Please refer to the CY 2015 Medicare Physician Fee Schedule Final Rule with Comment Period, for a more complete discussion of the policies for the payment adjustments in CY 2017. Also, see below for additional documents to support the value modifier.

Fact Sheet: 2017 Value Modifier in the CY 2015 Medicare Physician Fee Schedule Final Rule

Video: PQRS/Value-Based Payment Modifier: What Medicare Professionals Need to Know in 2015

Action for Physician Groups with 2 or More Eligible Professionals and Physician Solo Practitioners to Take In CY 2015 in Order To Earn an Incentive Based on Performance and Avoid the Automatic CY 2017 Downward Payment Adjustment under the Value Modifier

What To Do In 2015 For The 2017 Value Modifier [PDF, 110KB]

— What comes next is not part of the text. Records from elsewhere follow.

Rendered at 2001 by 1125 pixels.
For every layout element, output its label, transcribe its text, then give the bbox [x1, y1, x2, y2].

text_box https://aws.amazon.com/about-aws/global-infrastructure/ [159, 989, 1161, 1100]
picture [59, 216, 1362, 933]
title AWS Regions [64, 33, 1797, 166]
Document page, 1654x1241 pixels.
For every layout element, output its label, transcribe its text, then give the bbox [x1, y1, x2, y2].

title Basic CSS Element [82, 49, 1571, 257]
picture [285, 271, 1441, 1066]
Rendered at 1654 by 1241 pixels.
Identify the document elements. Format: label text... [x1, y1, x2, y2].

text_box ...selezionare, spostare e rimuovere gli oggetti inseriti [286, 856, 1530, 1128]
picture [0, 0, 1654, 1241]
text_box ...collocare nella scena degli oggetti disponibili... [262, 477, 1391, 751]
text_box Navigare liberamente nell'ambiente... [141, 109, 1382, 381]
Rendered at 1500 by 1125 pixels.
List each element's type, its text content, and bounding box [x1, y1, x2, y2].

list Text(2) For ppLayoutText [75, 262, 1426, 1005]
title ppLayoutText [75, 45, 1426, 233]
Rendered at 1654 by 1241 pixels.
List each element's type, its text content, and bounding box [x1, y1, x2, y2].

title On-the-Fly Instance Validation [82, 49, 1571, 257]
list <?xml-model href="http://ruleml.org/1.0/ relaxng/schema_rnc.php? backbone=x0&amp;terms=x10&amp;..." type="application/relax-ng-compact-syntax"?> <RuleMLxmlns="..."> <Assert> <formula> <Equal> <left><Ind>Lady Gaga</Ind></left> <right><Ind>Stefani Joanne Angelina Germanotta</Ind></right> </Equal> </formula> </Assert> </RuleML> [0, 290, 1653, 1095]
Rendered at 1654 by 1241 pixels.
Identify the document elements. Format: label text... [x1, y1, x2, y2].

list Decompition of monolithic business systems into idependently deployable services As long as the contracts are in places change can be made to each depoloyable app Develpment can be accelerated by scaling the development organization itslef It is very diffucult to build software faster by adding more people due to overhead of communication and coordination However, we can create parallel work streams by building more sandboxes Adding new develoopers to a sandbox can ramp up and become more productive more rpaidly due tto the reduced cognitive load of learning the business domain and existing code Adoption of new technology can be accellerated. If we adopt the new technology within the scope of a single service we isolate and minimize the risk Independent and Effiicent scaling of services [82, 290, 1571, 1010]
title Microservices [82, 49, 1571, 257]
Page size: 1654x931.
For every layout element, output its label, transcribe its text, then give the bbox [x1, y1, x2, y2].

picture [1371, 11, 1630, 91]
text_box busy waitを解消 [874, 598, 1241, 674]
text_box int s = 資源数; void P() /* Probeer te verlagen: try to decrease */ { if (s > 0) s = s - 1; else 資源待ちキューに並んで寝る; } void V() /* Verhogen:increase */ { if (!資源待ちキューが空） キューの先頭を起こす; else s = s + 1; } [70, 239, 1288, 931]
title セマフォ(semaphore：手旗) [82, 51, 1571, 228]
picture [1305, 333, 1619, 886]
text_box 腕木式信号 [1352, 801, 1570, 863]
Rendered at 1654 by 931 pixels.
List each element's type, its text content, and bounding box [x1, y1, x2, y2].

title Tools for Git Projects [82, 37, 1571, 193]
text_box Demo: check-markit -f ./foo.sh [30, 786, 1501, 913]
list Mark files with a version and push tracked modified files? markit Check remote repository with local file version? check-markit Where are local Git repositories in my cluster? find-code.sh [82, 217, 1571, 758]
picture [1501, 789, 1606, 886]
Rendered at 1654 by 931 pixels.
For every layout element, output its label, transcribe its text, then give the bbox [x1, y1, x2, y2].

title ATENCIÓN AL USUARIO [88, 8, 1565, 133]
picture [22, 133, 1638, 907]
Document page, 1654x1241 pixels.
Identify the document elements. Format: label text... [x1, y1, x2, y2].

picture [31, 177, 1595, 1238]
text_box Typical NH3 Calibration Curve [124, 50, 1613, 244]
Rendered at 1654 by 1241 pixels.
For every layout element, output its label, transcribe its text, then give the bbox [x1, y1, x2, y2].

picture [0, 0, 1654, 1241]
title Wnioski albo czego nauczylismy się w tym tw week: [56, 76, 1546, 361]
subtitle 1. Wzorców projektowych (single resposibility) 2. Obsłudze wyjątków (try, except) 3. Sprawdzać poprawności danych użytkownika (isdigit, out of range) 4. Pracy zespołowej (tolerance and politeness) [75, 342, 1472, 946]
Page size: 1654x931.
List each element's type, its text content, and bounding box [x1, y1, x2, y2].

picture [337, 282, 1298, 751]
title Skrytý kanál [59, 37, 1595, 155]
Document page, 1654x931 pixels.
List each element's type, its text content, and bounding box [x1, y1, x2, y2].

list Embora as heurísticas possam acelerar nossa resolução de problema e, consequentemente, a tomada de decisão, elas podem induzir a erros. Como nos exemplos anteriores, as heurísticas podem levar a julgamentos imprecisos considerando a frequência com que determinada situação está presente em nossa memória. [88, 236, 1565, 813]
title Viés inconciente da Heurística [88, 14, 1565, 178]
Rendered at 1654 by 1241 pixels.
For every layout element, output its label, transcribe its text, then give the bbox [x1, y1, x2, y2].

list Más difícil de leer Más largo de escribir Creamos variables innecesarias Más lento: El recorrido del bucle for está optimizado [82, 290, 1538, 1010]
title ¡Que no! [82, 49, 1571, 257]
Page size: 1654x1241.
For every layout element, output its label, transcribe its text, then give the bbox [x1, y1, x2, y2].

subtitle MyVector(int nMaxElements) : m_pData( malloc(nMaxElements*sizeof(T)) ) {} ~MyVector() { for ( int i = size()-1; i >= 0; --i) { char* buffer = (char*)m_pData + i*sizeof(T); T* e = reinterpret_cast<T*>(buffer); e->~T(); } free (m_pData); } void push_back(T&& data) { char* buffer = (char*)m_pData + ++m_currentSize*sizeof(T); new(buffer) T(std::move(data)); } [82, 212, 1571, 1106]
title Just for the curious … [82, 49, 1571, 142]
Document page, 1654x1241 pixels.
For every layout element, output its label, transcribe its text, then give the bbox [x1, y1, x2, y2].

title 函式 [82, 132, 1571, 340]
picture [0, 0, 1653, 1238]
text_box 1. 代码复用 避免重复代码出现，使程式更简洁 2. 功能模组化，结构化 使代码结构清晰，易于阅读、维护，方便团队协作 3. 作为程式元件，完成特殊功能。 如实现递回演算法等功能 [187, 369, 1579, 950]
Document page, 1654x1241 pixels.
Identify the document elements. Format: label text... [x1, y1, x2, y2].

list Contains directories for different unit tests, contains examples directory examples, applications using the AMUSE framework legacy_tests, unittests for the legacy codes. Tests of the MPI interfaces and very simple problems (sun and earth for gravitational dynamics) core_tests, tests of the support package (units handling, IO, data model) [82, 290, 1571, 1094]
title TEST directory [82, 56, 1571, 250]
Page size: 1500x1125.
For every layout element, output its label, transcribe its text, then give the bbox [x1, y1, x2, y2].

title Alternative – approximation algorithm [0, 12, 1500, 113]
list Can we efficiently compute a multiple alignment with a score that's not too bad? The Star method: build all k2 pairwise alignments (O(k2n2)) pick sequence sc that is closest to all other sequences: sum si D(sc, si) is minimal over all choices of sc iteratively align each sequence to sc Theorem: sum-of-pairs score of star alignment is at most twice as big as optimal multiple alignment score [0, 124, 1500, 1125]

CY 2018 Payment Adjustment - Physicians and Non-Physicians Who Are Solo Practitioners or in Groups of 2 or More Eligible Professionals.

In CY 2018, Medicare will apply the Value Modifier to all physicians and non-physicians who are solo practitioners or in groups of 2 or more EPs. This policy expands the application of the Value Modifier to include all non-physician EPs and was finalized in the CY 2015 Medicare PFS Final Rule with comment period. We plan to finalize how the 2018 Value Modifier will be applied to all physician and non-physician EP solo practitioners and those in groups 2018 in future rulemaking.